● PROBLEM REQUIREMENTS:
Give every line of text in the items below as a Markdown table with the columns "Row" and "Line." Number the rows in order, and leave out blank lines.

● THE DATA:
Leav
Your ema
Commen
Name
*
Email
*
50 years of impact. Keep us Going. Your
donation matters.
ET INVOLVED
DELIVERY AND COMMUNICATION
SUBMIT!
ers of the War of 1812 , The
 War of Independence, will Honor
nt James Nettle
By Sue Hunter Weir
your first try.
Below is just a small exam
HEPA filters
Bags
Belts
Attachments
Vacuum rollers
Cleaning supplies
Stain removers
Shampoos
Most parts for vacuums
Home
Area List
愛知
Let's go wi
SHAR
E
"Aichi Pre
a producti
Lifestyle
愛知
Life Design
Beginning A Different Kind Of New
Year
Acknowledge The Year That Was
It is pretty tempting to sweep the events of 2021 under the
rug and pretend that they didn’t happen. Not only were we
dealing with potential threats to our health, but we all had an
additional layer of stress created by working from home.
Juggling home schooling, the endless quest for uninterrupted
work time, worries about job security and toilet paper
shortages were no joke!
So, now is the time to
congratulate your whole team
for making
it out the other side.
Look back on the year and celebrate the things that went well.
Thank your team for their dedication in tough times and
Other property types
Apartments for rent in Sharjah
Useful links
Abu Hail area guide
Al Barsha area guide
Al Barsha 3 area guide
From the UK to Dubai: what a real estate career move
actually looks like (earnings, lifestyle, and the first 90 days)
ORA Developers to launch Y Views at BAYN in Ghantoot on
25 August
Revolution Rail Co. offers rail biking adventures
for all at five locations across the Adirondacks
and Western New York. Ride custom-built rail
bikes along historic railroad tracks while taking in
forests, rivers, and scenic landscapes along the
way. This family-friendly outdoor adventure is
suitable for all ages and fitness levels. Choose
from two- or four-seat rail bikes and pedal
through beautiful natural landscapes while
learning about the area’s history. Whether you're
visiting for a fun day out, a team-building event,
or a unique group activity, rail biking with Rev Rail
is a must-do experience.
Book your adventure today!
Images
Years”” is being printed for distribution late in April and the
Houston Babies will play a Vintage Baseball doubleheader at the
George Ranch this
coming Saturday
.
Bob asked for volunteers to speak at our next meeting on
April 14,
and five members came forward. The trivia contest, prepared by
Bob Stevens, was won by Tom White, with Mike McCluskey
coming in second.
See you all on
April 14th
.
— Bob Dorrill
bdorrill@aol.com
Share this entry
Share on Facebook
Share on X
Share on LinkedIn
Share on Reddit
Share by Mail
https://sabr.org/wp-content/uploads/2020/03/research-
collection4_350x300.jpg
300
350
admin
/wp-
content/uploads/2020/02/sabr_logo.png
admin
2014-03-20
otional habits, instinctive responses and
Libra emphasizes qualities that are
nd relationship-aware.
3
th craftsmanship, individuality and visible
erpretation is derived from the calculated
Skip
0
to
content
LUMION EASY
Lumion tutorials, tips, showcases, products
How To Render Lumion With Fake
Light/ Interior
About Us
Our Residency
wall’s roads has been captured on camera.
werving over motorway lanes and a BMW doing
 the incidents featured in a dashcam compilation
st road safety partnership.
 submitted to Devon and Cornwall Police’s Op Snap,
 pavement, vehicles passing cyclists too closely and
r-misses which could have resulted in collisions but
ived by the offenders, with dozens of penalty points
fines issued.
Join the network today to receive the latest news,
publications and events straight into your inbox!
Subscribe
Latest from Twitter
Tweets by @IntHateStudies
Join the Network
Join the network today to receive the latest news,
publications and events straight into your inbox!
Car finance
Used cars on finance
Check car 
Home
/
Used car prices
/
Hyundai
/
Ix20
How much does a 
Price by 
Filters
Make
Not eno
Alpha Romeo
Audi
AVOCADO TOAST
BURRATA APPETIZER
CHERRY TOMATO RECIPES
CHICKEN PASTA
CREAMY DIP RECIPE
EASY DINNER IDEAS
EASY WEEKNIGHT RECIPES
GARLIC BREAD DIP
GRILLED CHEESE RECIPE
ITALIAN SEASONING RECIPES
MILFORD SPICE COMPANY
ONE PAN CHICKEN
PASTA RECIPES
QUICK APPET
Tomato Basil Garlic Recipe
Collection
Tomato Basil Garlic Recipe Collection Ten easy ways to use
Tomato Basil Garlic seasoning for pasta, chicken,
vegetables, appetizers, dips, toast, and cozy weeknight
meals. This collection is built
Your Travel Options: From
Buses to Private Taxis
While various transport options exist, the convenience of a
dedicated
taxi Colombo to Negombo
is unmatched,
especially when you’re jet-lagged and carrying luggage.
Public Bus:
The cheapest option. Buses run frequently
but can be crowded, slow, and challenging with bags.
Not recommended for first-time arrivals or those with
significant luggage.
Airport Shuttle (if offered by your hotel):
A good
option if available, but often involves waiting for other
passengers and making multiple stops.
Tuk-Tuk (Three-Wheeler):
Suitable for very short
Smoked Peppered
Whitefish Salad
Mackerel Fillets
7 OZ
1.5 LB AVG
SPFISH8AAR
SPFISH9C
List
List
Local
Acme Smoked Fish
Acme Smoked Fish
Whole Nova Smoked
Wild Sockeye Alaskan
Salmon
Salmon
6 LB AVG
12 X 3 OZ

● TASK SOLUTION:
| Row | Line |
|---|---|
| 1 | Leav |
| 2 | Your ema |
| 3 | Commen |
| 4 | Name |
| 5 | * |
| 6 | Email |
| 7 | * |
| 8 | 50 years of impact. Keep us Going. Your |
| 9 | donation matters. |
| 10 | ET INVOLVED |
| 11 | DELIVERY AND COMMUNICATION |
| 12 | SUBMIT! |
| 13 | ers of the War of 1812 , The |
| 14 |  War of Independence, will Honor |
| 15 | nt James Nettle |
| 16 | By Sue Hunter Weir |
| 17 | your first try. |
| 18 | Below is just a small exam |
| 19 | HEPA filters |
| 20 | Bags |
| 21 | Belts |
| 22 | Attachments |
| 23 | Vacuum rollers |
| 24 | Cleaning supplies |
| 25 | Stain removers |
| 26 | Shampoos |
| 27 | Most parts for vacuums |
| 28 | Home |
| 29 | Area List |
| 30 | 愛知 |
| 31 | Let's go wi |
| 32 | SHAR |
| 33 | E |
| 34 | "Aichi Pre |
| 35 | a producti |
| 36 | Lifestyle |
| 37 | 愛知 |
| 38 | Life Design |
| 39 | Beginning A Different Kind Of New |
| 40 | Year |
| 41 | Acknowledge The Year That Was |
| 42 | It is pretty tempting to sweep the events of 2021 under the |
| 43 | rug and pretend that they didn’t happen. Not only were we |
| 44 | dealing with potential threats to our health, but we all had an |
| 45 | additional layer of stress created by working from home. |
| 46 | Juggling home schooling, the endless quest for uninterrupted |
| 47 | work time, worries about job security and toilet paper |
| 48 | shortages were no joke! |
| 49 | So, now is the time to |
| 50 | congratulate your whole team |
| 51 | for making |
| 52 | it out the other side. |
| 53 | Look back on the year and celebrate the things that went well. |
| 54 | Thank your team for their dedication in tough times and |
| 55 | Other property types |
| 56 | Apartments for rent in Sharjah |
| 57 | Useful links |
| 58 | Abu Hail area guide |
| 59 | Al Barsha area guide |
| 60 | Al Barsha 3 area guide |
| 61 | From the UK to Dubai: what a real estate career move |
| 62 | actually looks like (earnings, lifestyle, and the first 90 days) |
| 63 | ORA Developers to launch Y Views at BAYN in Ghantoot on |
| 64 | 25 August |
| 65 | Revolution Rail Co. offers rail biking adventures |
| 66 | for all at five locations across the Adirondacks |
| 67 | and Western New York. Ride custom-built rail |
| 68 | bikes along historic railroad tracks while taking in |
| 69 | forests, rivers, and scenic landscapes along the |
| 70 | way. This family-friendly outdoor adventure is |
| 71 | suitable for all ages and fitness levels. Choose |
| 72 | from two- or four-seat rail bikes and pedal |
| 73 | through beautiful natural landscapes while |
| 74 | learning about the area’s history. Whether you're |
| 75 | visiting for a fun day out, a team-building event, |
| 76 | or a unique group activity, rail biking with Rev Rail |
| 77 | is a must-do experience. |
| 78 | Book your adventure today! |
| 79 | Images |
| 80 | Years”” is being printed for distribution late in April and the |
| 81 | Houston Babies will play a Vintage Baseball doubleheader at the |
| 82 | George Ranch this |
| 83 | coming Saturday |
| 84 | . |
| 85 | Bob asked for volunteers to speak at our next meeting on |
| 86 | April 14, |
| 87 | and five members came forward. The trivia contest, prepared by |
| 88 | Bob Stevens, was won by Tom White, with Mike McCluskey |
| 89 | coming in second. |
| 90 | See you all on |
| 91 | April 14th |
| 92 | . |
| 93 | — Bob Dorrill |
| 94 | bdorrill@aol.com |
| 95 | Share this entry |
| 96 | Share on Facebook |
| 97 | Share on X |
| 98 | Share on LinkedIn |
| 99 | Share on Reddit |
| 100 | Share by Mail |
| 101 | https://sabr.org/wp-content/uploads/2020/03/research- |
| 102 | collection4_350x300.jpg |
| 103 | 300 |
| 104 | 350 |
| 105 | admin |
| 106 | /wp- |
| 107 | content/uploads/2020/02/sabr_logo.png |
| 108 | admin |
| 109 | 2014-03-20 |
| 110 | otional habits, instinctive responses and |
| 111 | Libra emphasizes qualities that are |
| 112 | nd relationship-aware. |
| 113 | 3 |
| 114 | th craftsmanship, individuality and visible |
| 115 | erpretation is derived from the calculated |
| 116 | Skip |
| 117 | 0 |
| 118 | to |
| 119 | content |
| 120 | LUMION EASY |
| 121 | Lumion tutorials, tips, showcases, products |
| 122 | How To Render Lumion With Fake |
| 123 | Light/ Interior |
| 124 | About Us |
| 125 | Our Residency |
| 126 | wall’s roads has been captured on camera. |
| 127 | werving over motorway lanes and a BMW doing |
| 128 |  the incidents featured in a dashcam compilation |
| 129 | st road safety partnership. |
| 130 |  submitted to Devon and Cornwall Police’s Op Snap, |
| 131 |  pavement, vehicles passing cyclists too closely and |
| 132 | r-misses which could have resulted in collisions but |
| 133 | ived by the offenders, with dozens of penalty points |
| 134 | fines issued. |
| 135 | Join the network today to receive the latest news, |
| 136 | publications and events straight into your inbox! |
| 137 | Subscribe |
| 138 | Latest from Twitter |
| 139 | Tweets by @IntHateStudies |
| 140 | Join the Network |
| 141 | Join the network today to receive the latest news, |
| 142 | publications and events straight into your inbox! |
| 143 | Car finance |
| 144 | Used cars on finance |
| 145 | Check car  |
| 146 | Home |
| 147 | / |
| 148 | Used car prices |
| 149 | / |
| 150 | Hyundai |
| 151 | / |
| 152 | Ix20 |
| 153 | How much does a  |
| 154 | Price by  |
| 155 | Filters |
| 156 | Make |
| 157 | Not eno |
| 158 | Alpha Romeo |
| 159 | Audi |
| 160 | AVOCADO TOAST |
| 161 | BURRATA APPETIZER |
| 162 | CHERRY TOMATO RECIPES |
| 163 | CHICKEN PASTA |
| 164 | CREAMY DIP RECIPE |
| 165 | EASY DINNER IDEAS |
| 166 | EASY WEEKNIGHT RECIPES |
| 167 | GARLIC BREAD DIP |
| 168 | GRILLED CHEESE RECIPE |
| 169 | ITALIAN SEASONING RECIPES |
| 170 | MILFORD SPICE COMPANY |
| 171 | ONE PAN CHICKEN |
| 172 | PASTA RECIPES |
| 173 | QUICK APPET |
| 174 | Tomato Basil Garlic Recipe |
| 175 | Collection |
| 176 | Tomato Basil Garlic Recipe Collection Ten easy ways to use |
| 177 | Tomato Basil Garlic seasoning for pasta, chicken, |
| 178 | vegetables, appetizers, dips, toast, and cozy weeknight |
| 179 | meals. This collection is built |
| 180 | Your Travel Options: From |
| 181 | Buses to Private Taxis |
| 182 | While various transport options exist, the convenience of a |
| 183 | dedicated |
| 184 | taxi Colombo to Negombo |
| 185 | is unmatched, |
| 186 | especially when you’re jet-lagged and carrying luggage. |
| 187 | Public Bus: |
| 188 | The cheapest option. Buses run frequently |
| 189 | but can be crowded, slow, and challenging with bags. |
| 190 | Not recommended for first-time arrivals or those with |
| 191 | significant luggage. |
| 192 | Airport Shuttle (if offered by your hotel): |
| 193 | A good |
| 194 | option if available, but often involves waiting for other |
| 195 | passengers and making multiple stops. |
| 196 | Tuk-Tuk (Three-Wheeler): |
| 197 | Suitable for very short |
| 198 | Smoked Peppered |
| 199 | Whitefish Salad |
| 200 | Mackerel Fillets |
| 201 | 7 OZ |
| 202 | 1.5 LB AVG |
| 203 | SPFISH8AAR |
| 204 | SPFISH9C |
| 205 | List |
| 206 | List |
| 207 | Local |
| 208 | Acme Smoked Fish |
| 209 | Acme Smoked Fish |
| 210 | Whole Nova Smoked |
| 211 | Wild Sockeye Alaskan |
| 212 | Salmon |
| 213 | Salmon |
| 214 | 6 LB AVG |
| 215 | 12 X 3 OZ |